Exercise brief
Resume the account of Cody, the diabetic Labrador, beginning directly after its final sentence.

Study text

CodyWhen Cody's owner divorced and had to move to an apartment, he contacted Oregon's Mid-Valley Labrador Lifeline for assistance in finding a new home for his little 50# Labrador. When Cody came to MVLL he had two strikes against him. He was diabetic and blind. The diabetes, while incurable, turned out to be easy to control once Cody was put on a reasonable diet (rather than hot dogs and junk food). His twice daily insulin injections were sometimes inconvenient, but not a serious problem for his foster family.

But Cody's inability to see was an added complication in finding him a home. A trip to the opthalmologist confirmed that Cody's diabetic cataracts were operable and that he could be returned to functional vision. Veterinary specialists also confirmed that Cody had no other side effects from his diabetes and that there was every reason to expect that he would have a normal life span. MVLL was grateful to the veterinarians who donated their time to diagnose and monitor Cody's condition. But the cataract surgery, even heavily discounted, was beyond the reach of the small Oregon rescue group. Thankfully, LABMED was able to help and Cody had his cataracts removed in early July.

Collected data:
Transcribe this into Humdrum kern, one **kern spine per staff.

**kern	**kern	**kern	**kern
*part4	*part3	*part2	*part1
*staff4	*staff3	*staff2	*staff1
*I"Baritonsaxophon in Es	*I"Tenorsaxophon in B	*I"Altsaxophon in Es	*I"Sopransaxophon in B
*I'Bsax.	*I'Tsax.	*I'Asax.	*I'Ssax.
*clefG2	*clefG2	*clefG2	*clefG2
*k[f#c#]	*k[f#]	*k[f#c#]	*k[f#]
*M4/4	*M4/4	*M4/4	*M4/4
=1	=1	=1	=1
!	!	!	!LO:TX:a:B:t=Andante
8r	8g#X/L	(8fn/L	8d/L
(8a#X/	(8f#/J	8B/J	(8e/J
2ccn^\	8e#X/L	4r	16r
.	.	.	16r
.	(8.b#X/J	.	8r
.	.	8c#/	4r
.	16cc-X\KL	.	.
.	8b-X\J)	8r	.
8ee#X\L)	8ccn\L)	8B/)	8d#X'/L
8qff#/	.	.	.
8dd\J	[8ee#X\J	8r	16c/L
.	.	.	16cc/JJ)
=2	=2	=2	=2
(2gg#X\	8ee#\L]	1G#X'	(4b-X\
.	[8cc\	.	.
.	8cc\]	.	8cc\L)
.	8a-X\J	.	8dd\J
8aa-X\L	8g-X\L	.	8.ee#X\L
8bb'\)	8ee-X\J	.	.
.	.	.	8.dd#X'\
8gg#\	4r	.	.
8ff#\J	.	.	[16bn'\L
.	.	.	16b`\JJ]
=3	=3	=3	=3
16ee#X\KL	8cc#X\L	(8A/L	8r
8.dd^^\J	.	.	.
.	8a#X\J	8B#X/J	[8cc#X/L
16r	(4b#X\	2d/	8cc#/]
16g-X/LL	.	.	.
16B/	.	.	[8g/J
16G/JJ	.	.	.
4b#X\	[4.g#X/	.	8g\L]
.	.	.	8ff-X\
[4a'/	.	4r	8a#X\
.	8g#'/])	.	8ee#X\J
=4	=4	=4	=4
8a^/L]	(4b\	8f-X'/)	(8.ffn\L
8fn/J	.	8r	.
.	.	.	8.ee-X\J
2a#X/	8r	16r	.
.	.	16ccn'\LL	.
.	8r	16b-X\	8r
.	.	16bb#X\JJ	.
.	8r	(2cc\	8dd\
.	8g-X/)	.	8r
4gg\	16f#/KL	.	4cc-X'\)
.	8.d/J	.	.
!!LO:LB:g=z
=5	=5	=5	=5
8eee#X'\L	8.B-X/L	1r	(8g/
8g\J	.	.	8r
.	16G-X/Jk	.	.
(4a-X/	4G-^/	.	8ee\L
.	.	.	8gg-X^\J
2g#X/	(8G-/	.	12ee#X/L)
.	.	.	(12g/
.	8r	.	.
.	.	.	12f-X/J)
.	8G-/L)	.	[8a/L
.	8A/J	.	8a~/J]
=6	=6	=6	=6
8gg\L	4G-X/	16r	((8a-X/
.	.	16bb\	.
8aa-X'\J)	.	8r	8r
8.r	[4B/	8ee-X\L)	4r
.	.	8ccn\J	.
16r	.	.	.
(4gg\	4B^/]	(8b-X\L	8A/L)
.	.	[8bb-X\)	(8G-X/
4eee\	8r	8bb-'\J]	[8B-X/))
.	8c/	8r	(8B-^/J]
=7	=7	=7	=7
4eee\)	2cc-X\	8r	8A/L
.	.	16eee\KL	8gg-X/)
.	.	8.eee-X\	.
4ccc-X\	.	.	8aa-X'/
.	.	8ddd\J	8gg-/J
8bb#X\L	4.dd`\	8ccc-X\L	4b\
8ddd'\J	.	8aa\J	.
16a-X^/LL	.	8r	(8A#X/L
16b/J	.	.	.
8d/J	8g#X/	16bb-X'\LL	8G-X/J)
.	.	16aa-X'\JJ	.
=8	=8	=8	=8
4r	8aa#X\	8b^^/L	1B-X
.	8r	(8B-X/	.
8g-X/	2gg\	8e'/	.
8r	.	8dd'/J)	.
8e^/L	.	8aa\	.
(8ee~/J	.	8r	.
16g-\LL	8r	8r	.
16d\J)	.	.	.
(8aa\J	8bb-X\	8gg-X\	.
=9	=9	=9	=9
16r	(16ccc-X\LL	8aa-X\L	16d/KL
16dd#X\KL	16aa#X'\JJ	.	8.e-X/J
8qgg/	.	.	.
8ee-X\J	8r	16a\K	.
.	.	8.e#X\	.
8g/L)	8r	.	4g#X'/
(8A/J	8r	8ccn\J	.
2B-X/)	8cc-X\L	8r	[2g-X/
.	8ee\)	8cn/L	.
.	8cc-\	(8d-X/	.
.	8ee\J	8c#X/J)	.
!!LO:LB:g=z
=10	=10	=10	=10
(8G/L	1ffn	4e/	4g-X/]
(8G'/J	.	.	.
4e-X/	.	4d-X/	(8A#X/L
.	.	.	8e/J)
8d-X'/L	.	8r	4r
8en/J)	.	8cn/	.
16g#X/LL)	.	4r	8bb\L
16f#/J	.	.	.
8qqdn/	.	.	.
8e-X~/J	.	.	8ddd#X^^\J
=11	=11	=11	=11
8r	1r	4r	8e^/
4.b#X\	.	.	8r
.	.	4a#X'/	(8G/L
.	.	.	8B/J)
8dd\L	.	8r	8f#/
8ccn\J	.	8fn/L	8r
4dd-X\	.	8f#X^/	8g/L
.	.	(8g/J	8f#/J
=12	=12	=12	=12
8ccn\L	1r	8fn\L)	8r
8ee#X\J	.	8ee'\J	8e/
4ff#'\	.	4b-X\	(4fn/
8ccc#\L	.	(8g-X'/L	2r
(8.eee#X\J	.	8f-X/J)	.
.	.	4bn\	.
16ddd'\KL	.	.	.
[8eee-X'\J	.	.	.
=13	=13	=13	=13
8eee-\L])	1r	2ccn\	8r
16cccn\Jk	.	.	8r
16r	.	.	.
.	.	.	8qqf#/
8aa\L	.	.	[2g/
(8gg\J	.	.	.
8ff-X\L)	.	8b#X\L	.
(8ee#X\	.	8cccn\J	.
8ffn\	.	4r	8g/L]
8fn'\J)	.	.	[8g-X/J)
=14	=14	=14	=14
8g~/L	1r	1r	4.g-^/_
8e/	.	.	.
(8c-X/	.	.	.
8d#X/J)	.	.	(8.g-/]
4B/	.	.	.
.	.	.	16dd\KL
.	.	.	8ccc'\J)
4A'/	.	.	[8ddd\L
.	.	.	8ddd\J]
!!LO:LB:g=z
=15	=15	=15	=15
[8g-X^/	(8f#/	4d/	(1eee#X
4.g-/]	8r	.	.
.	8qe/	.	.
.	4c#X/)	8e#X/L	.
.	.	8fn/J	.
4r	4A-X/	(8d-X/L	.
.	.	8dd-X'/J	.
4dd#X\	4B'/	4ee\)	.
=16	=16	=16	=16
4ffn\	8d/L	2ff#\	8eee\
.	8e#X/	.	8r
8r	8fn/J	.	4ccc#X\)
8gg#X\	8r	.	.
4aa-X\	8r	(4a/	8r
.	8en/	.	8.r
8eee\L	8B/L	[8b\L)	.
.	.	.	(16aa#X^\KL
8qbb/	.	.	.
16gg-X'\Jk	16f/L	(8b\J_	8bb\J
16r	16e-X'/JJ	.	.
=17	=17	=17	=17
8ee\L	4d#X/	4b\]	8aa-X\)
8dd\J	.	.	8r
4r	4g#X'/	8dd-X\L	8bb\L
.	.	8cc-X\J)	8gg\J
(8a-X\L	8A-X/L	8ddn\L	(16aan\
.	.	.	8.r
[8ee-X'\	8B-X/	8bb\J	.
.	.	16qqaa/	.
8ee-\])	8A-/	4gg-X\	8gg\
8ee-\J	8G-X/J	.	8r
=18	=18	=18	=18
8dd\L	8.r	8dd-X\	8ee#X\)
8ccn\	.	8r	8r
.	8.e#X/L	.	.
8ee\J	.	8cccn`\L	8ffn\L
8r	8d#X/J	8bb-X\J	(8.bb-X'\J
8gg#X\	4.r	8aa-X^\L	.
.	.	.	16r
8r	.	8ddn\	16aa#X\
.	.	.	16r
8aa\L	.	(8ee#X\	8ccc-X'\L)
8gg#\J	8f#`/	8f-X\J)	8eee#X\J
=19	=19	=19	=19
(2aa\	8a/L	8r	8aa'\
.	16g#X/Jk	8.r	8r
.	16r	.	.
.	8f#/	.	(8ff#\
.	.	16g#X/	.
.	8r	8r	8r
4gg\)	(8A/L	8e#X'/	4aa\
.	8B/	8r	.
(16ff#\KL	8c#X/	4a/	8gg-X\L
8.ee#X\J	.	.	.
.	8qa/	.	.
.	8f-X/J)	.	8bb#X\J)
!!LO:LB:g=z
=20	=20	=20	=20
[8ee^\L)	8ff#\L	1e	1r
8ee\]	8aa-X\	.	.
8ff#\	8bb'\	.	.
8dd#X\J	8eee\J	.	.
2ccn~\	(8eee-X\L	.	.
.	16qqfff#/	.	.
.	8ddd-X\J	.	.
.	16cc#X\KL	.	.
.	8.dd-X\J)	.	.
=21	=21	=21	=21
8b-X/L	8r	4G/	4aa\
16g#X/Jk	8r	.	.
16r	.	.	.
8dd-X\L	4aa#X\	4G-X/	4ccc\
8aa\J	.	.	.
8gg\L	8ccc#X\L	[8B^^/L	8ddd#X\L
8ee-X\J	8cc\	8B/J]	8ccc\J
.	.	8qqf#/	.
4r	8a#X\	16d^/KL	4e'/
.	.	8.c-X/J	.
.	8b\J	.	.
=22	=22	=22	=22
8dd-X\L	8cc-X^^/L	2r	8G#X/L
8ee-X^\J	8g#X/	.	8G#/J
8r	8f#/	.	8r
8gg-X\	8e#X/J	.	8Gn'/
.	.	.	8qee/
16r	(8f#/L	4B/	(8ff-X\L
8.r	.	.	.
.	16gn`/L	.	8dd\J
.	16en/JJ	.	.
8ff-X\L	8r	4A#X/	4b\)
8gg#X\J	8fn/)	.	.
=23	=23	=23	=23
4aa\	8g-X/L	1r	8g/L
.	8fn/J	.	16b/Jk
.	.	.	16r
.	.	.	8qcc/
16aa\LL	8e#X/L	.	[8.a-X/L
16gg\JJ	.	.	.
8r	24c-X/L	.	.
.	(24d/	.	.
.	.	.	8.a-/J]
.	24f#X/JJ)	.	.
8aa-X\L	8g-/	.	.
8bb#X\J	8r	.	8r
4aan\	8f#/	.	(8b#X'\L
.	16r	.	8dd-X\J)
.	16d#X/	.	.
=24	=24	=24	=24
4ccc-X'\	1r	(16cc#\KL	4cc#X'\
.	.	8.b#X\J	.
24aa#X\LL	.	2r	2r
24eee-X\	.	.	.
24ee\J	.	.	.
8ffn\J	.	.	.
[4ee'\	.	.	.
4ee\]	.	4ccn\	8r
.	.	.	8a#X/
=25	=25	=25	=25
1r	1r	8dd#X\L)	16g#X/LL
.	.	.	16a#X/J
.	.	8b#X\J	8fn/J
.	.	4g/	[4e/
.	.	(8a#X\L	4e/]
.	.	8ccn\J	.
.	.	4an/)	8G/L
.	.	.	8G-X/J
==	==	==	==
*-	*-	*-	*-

Response
CodyAbout two weeks after his surgery, Cody accompanied his foster family on an outing to the Columbia River Slough. Much to everyone's amazement, he leaped into the water and swam out to retrieve a toy that had been thrown for the other dogs - with his Elizabethan collar on! It was the first time he had been able to mark a toy that did not have bells in it. And like most Labs, he's a great swimmer. Cody is currently residing in a foster home and is looking for a permanent home. We are confident he'll find his forever family because he is truly a remarkable little fellow.

Update, July, 2000

Cody's new mom sent us this story; it proves that Cody's cataract surgery was completely successful.

"We took him down to the Waterfront Park to watch the "Ducky Derby" where they dump 1000 rubber ducks into the river for a "race". Cody watched them go off the bridge, broke his collar he was straining so hard and went into the river after the flotilla of ducks!! A Retriever he is whether the duck is alive or rubber!!
After a lot of calling and encouragement from the bank, he did turn around and came back. I think he was disappointed he didn't get a duck!!"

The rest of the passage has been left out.